One of the mysteries of Theresa May is that while she is happy to trade freely in misleading statements – the repeated claim that “everyone said we couldn’t negotiate a deal with the EU”, the use of the phrase “implementation period” to refer to the transition period, her famous line that someone could not be deported from the United Kingdom because he had a cat, and so on – there is one lie she won’t tell: she won’t say that Britain is better off having voted to Leave.
Jeremy Corbyn used the bulk of his questions to unsettle her through a series of variations on that particular theme, with recent unhelpfully candid remarks from Jeremy Hunt – who said that the deal mitigated “most” of the worst aspects of Brexit – and Philip Hammond’s admission that we will be economically worse off as a result of leaving the European Union. May was embarrassed but managed to avoid trouble by moving onto other topics, and Corbyn’s inability to think on his feet meant that he, as usual, eschewed follow-up questions.

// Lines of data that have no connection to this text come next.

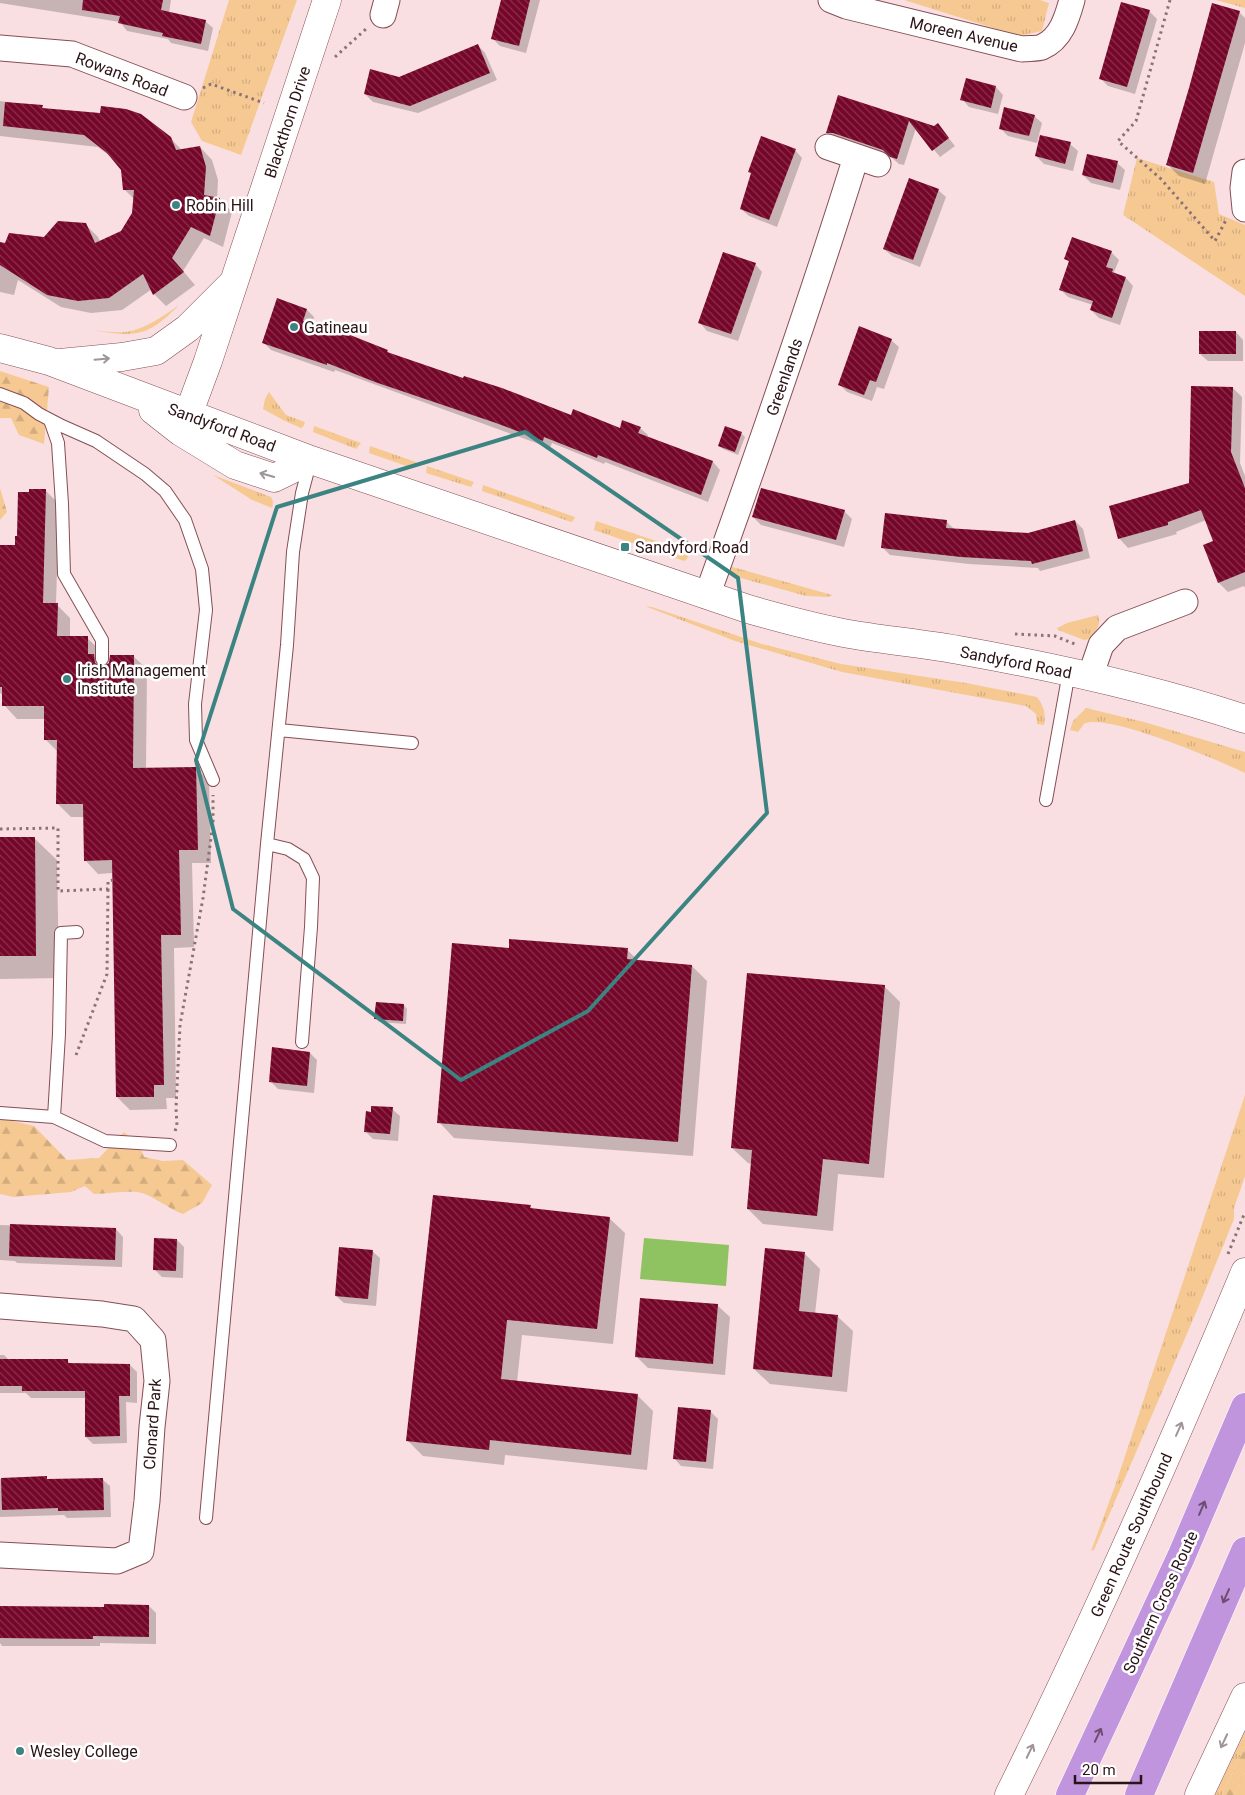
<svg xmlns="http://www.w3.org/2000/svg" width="1245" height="1795" font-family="Roboto,sans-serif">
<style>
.grass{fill:url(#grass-tufts)}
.forest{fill:url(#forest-firs)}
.water{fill:#8fc260}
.shadow{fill:#0003}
.building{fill:url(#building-back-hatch)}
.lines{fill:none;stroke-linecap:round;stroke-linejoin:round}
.lane-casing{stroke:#854e55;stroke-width:14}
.street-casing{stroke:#854e55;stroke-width:27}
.secondary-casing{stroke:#854e55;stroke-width:29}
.highway-casing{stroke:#fff;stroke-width:29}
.path{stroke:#8a7275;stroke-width:3;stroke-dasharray:2.5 4;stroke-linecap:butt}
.lane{stroke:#fff;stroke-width:12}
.street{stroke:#fff;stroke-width:25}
.secondary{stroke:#fff;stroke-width:28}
.highway{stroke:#c195dd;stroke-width:28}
.oneway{stroke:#9f9597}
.oneway2{stroke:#6e4e70}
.marked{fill:none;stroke:#3c8481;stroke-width:4;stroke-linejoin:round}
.poi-dot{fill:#3c8481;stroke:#fff;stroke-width:2}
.labels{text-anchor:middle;stroke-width:5;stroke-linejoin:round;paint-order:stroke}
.street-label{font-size:16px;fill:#2a1417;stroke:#fff}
.poi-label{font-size:16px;fill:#2a1417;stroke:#fff;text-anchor:start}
</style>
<defs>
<pattern id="grass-tufts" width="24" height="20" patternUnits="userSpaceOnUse" patternTransform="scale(1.25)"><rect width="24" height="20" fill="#f6c993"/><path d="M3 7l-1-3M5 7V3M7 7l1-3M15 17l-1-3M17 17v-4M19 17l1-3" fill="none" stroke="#d3ac7e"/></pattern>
<pattern id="forest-firs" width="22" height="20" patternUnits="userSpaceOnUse" patternTransform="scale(1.25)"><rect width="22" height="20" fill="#f6c993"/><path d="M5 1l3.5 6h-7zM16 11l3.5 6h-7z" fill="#d3ac7e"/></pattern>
<pattern id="building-back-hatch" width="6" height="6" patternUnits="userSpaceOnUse" patternTransform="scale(1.25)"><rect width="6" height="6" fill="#750529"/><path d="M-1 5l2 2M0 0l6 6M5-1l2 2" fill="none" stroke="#88324d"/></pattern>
</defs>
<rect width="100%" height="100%" fill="#f9dfe1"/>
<!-- grass -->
<path class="grass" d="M229,0H297L241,155L202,141L191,122Z
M904,0H1040L1049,3L1042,31L1019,36Z
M1216,0H1245V8Z
M1137,158L1214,182L1219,214L1245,225V296L1123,215Z
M179,305C147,338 135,337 91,330C102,331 115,333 126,332C146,329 163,316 179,305Z
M269,392L286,415L305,422L303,427L301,428L285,421L263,409L265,399Z
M314,426L361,443L356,449L313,432Z
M370,446L416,462L412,468L369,453Z
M427,466L474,482L471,487L426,473Z
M213,475L271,497L273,502L272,508L252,500Z
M483,485L575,517L573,521L571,522L482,491Z
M596,521L690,552L687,559L684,561L594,530Z
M729,566L832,595L829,597L806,596L730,575L728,572Z
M645,606L652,607L762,644L841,664L966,683L1037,697C1044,706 1046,714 1044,725L1037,724L1036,714L1026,706L842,672L735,641Z
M1098,615C1102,625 1095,631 1090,639L1084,640L1058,630L1057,628L1067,623Z
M1086,708L1144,722L1245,752V773C1220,761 1105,712 1084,724L1078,732L1070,730L1073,721Z
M1245,1095V1176L1234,1208V1219L1198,1308L1094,1550L1091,1551L1115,1486Z
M1245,1732V1746L1222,1795H1215Z
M1245,1773V1795H1234Z"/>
<!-- forest -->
<path class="forest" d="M0,371L49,387L44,444L19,435L11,418H0Z
M0,488L7,512L0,520Z
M0,1118L34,1126L67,1160L99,1158L124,1132L140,1147L144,1157L163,1161L183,1160L212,1185L202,1203L183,1214C168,1209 152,1194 137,1192C123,1191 107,1194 94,1194L85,1186L71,1192L13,1197L0,1194Z
M1245,1746V1773L1234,1795H1222Z"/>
<!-- water -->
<path class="water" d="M644,1238L729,1245L726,1286L640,1279Z"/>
<!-- shadow -->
<path class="shadow" d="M0,0H171L169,13L205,21L213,28L208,51L171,43L168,39L127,31L120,22L0,3Z
M502,0H540L526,53L500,46L492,38Z
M1149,11L1157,19L1135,94L1108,86L1100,78Z
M1239,12L1245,18V43L1205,184L1179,176L1167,164Z
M478,45L485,53L497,80L418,113L373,102L365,94Z
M996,87L1003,95L998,114L969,107L962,99Z
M839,96L934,128L938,125L955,146L940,157L916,128L904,165L899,164L891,157L841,140H834L827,133Z
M0,101L42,107L45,109L170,138L182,150L200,147L212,160L218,180L217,199H220L232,212L223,247L204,238L183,271L195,285L166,306L154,294L152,289L122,310L91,313L61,307L18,280L14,295L0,292V244H6L45,238L85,224L98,237L100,242L122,232L133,213L135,200L125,190L123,169L115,160L98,147L0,136Z
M1034,116L1042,123L1037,143L1008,136L1000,128Z
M1070,144L1078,151L1073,171L1044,164L1036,156Z
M795,150L802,158L777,227L749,216L741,209Z
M1117,163L1125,170L1120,190L1091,183L1083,175Z
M938,190L946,197L920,267L892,256L884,249Z
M1111,252L1119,260L1114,272L1118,276L1126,278L1133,286L1120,325L1099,318L1091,310L1093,305L1068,297L1060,289L1070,263L1066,259Z
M755,264L762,272L738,341L707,331L700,323Z
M307,310L314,317L312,325L387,351L391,354L572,417L620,429L640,428L648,435L647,438L713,462L720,470L708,502L605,462L604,464L552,443L550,448L335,370L334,372L271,350L263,342Z
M1236,332L1243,340V361H1208L1200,354Z
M891,340L899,347L884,389L877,387L872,401L847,392L839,384Z
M1233,388L1242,397L1240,463L1245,476V588L1244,586L1228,592L1219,583L1215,542L1206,520L1176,532L1177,534L1128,548L1119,538L1190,484Z
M741,433L745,437L738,455L723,449L719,446Z
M45,490L59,504L56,604L70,618V637L87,638L101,651L100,663L105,667L133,656L147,669L146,769L196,768L209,781L211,863H192L194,947L174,948L176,1098H166L167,1109L130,1110L117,1097L113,873L98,874L85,860L84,817H71L58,804V752L45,739L46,719H17L4,705V696L0,693V547H17Z
M844,511L852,519L844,547L761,525L753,517Z
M946,521L954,529L1028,534L1075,521L1083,529L1090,558L1040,571L1038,568L969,564L890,555L882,547Z
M0,838H34L57,860L59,978L0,979Z
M510,949L627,950L640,962L692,966L707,981L693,1156L454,1138L439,1122Z
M884,986L900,1002L884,1178L838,1174L833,1231L763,1224L748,1209L752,1164L748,1163L732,1148Z
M404,1005L407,1009L406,1024L379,1022L376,1019Z
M310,1053L317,1060L314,1093L278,1089L270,1081Z
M392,1109L400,1116L398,1141L373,1139L366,1132L372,1113Z
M530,1206L534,1210L609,1218L625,1233L613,1344L522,1335L517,1382L637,1395L653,1411L647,1470L505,1455L504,1465L423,1456L408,1441Z
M0,1225L116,1229L123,1237L122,1267L17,1263L15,1261L0,1260Z
M177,1240L184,1247L183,1278L162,1277L154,1269Z
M372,1251L380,1258L376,1306L344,1303L336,1296Z
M804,1253L820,1269L815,1314L837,1316L853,1331L847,1392L770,1384L754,1369Z
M641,1299L718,1306L730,1317L725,1375L648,1368L636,1356Z
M0,1355H4L9,1360H67L71,1365H130L137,1372V1403L126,1402L127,1443L93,1444L86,1437V1398H31L26,1393H0Z
M711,1412L718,1419L713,1469L681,1466L674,1458Z
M46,1478L49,1481L102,1479L110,1486L111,1517L67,1518L64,1515L0,1517V1479Z
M149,1606L156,1613V1644L100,1643V1646H2L0,1643V1608H105Z"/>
<!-- building -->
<path class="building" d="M83,0H163L161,10L206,20L201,44L162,36L163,33L118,23L120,16L82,10Z
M501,0H530L519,46L491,39Z
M1121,2L1150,10L1127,87L1099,79Z
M1212,3L1240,11L1193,173L1166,165L1189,88Z
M478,44L490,73L410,106L364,94L370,69L399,77Z
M966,78L996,86L991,108L960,100Z
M838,95L934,126L938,123L949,138L932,151L909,121L897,159L890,157L883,150L833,133H826Z
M5,102L43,105L42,108L100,113L101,106L126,109L141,114L171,137L176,150L200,146L206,167L204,195L220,198L210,236L191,227L172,258L184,272L153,295L143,274L109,298L78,301L47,295L0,265V242L5,243L9,233L44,237L58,221L86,223L95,243L121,231L132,213L134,190H123L121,170L107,153L84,135L3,126Z
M1004,107L1035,115L1029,136L999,129Z
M1040,135L1071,142L1065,164L1035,156Z
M761,136L796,149L769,220L740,209L751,173L748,172Z
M1087,154L1118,161L1113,183L1082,175Z
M909,178L939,189L913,260L883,249Z
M1072,237L1112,251L1106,267L1113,269L1112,272L1126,277L1112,318L1090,310L1093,301L1059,290L1069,261L1064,259Z
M723,252L756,263L731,334L698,323Z
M277,298L307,309L303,321L349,336L350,335L388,350L387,352L463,378L464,376L502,388L571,415L573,409L620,428L622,420L641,427L638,433L713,461L701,495L598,455L597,458L544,437L543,441L496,423L375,382L327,363V365L262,343Z
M859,326L892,339L876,382L870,380L864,395L838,385Z
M1199,331H1236V354H1199Z
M1191,386L1233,387L1231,452L1245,488V572L1218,583L1203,545L1213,541L1201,510L1168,522V525L1118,539L1109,506L1189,483Z
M725,426L742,432L735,452L718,446Z
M761,488L845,510L836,540L752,517Z
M29,489H46L43,603H58L57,636H88V654H94L95,663L102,667L109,663L110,655H134L133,768L196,767L198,850H179L181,935H161L164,1085H154V1097H116L112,860L84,861L83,804H56L57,740H44V706H2V687H0V545H15V536H17L18,492H29Z
M885,513L947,520L946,528L1028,533L1075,520L1083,551L1032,564L1031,561L961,557L881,548Z
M0,837H35L36,956H0Z
M509,939L628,948L627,959L692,965L678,1142L437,1123L452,943L509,948Z
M747,973L885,985L869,1164L823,1159L817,1216L747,1209L752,1150L731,1148Z
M376,1002L404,1004L403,1021L374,1019Z
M272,1047L310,1052L307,1086L269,1082Z
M371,1106L393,1107L390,1134L364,1132L366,1111L371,1112Z
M433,1195L531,1205L530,1208L610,1217L597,1329L507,1320L501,1379L638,1394L631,1455L490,1440L489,1450L406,1441Z
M10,1224L116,1228L115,1260L9,1256Z
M154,1238L177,1239L176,1271L153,1270Z
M339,1247L373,1250L368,1299L335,1296Z
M765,1248L805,1252L799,1311L838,1315L832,1377L753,1369Z
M640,1298L718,1304L713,1364L635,1357Z
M0,1359H68V1363L130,1364V1396H119L120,1436L85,1437V1391H22V1386H0Z
M678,1407L711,1410L706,1462L673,1459Z
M47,1476V1479L103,1478L104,1510L58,1511V1508L2,1510L1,1478Z
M104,1604L149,1605V1637L93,1636V1639L0,1638V1606L104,1607Z"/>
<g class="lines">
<!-- lane casing -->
<g class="lane-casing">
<path id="lane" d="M0,394L24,403L39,414L62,426L96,441L145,474L165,491L185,520L202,569L206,610L195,704L196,740L213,780
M50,420L58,443L62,504L64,574L102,640V659
M279,730L412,743
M1046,800L1069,672
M267,844L288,849L304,859L313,878L311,927L302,1042
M0,1113L54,1117L105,1141L170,1145
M54,1117L59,1034L61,933L77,932
M206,1518L267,844L287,645L293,552L302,493L310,463"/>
</g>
<!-- street casing -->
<g class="street-casing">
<path id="street" d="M831,0L846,6L1022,49C1028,48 1037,49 1042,47C1061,39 1067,18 1072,0
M383,15L387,0
M0,48L72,54L184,97
M828,147L878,164
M1245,172L1243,188L1245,209
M707,596C759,451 810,305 856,157
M1090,677L1101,645L1117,628L1185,602
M0,1306L102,1314L134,1319L153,1340L157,1381L152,1427L147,1501L141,1551L117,1561L0,1555"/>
</g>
<!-- secondary casing -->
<g class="secondary-casing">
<path id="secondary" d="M0,348L49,361L311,460L748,609C783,619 819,629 855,635C891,641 928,644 964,651C1059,668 1154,689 1245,719
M60,363L122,357L156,351L188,328L231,285
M153,410L181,432L235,465L274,478L311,460
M188,415L208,361L327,0
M1009,1795C1094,1624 1171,1449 1245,1272
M1199,1795L1245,1697"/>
</g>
<!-- highway casing -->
<g class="highway-casing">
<path id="highway" d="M1070,1795L1181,1557L1245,1407
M1139,1795L1245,1551"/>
</g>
<!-- path -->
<path class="path" d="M1170,0L1136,121L1118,141L1161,179L1215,241L1226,220
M335,57L366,29
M203,88L211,84L264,103
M1015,634L1055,636L1077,645
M0,829L58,828V891L108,889V881L113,880
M76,1055L107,974L108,889
M175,1131L177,1126L176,1108L180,1025L203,898L213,823V795
M1228,1254L1245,1212"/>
<!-- lane -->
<use href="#lane" class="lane"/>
<!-- street -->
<use href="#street" class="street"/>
<!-- secondary -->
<use href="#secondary" class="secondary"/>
<!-- highway -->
<use href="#highway" class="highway"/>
</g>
<!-- one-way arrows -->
<defs><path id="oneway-shaft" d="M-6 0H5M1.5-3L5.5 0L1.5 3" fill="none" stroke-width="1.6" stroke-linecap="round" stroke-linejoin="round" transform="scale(1.25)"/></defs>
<g class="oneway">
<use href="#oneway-shaft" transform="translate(102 359) rotate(-5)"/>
<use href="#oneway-shaft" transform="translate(267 475) rotate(-164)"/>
<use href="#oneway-shaft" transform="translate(1179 1429) rotate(-66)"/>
<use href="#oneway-shaft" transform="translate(1224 1741) rotate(115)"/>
<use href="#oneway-shaft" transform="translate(1030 1751) rotate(-64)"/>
</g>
<g class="oneway2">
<use href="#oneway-shaft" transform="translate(1202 1508) rotate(-67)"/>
<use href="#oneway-shaft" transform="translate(1226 1596) rotate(114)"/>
<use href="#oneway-shaft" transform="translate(1098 1735) rotate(-65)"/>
</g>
<!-- marked area -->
<path class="marked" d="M525,432L738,578L767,813L588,1011L461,1080L233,909L196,760L277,507Z"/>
<!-- markers -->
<g class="poi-dot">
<circle cx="176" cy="205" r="5"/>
<circle cx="294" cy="327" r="5"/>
<rect x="620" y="542" width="10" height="10" rx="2.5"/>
<circle cx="67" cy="679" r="5"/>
<circle cx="20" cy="1751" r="5"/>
</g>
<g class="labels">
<!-- street labels -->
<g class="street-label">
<text transform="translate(964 34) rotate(13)" y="6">Moreen Avenue</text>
<text transform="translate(122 74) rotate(21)" y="6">Rowans Road</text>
<text transform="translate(287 122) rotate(-72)" y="6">Blackthorn Drive</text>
<text transform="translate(784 377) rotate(-71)" y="6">Greenlands</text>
<text transform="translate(222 427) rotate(20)" y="6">Sandyford Road</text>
<text transform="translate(1016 662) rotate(11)" y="6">Sandyford Road</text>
<text transform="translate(152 1424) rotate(-86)" y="6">Clonard Park</text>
<text transform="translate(1131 1535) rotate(-66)" y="6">Green Route Southbound</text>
<text transform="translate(1160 1602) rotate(-65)" y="6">Southern Cross Route</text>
</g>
<!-- poi labels -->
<g class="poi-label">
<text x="186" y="211">Robin Hill</text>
<text x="304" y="333">Gatineau</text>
<text x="635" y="553">Sandyford Road</text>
<text x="77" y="676">Irish Management<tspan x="77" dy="18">Institute</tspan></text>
<text x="30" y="1757">Wesley College</text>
</g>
</g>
<!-- scale -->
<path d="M1075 1775v8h66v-8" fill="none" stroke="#2a1417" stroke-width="2.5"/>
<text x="1082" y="1775" font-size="15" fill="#2a1417" stroke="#ffffff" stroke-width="4" paint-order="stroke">20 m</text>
</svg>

That meant that although he had far the better of the exchanges, he was never able to push on when her answers showed real uncertainty and vulnerability – on the Hunt point, he might perhaps have been better off repeating the question – May would never have answered it, but her unwillingness to say that Brexit is the right move unnerves pro-Brexit Conservative MPs and would deepen her difficulties as far as passing the Brexit deal goes.
Still, even without follow-up questions, Corbyn won comfortably, while May can at least breathe a sigh of relief that her political troubles are no worse at the end of PMQs than they were at the beginning.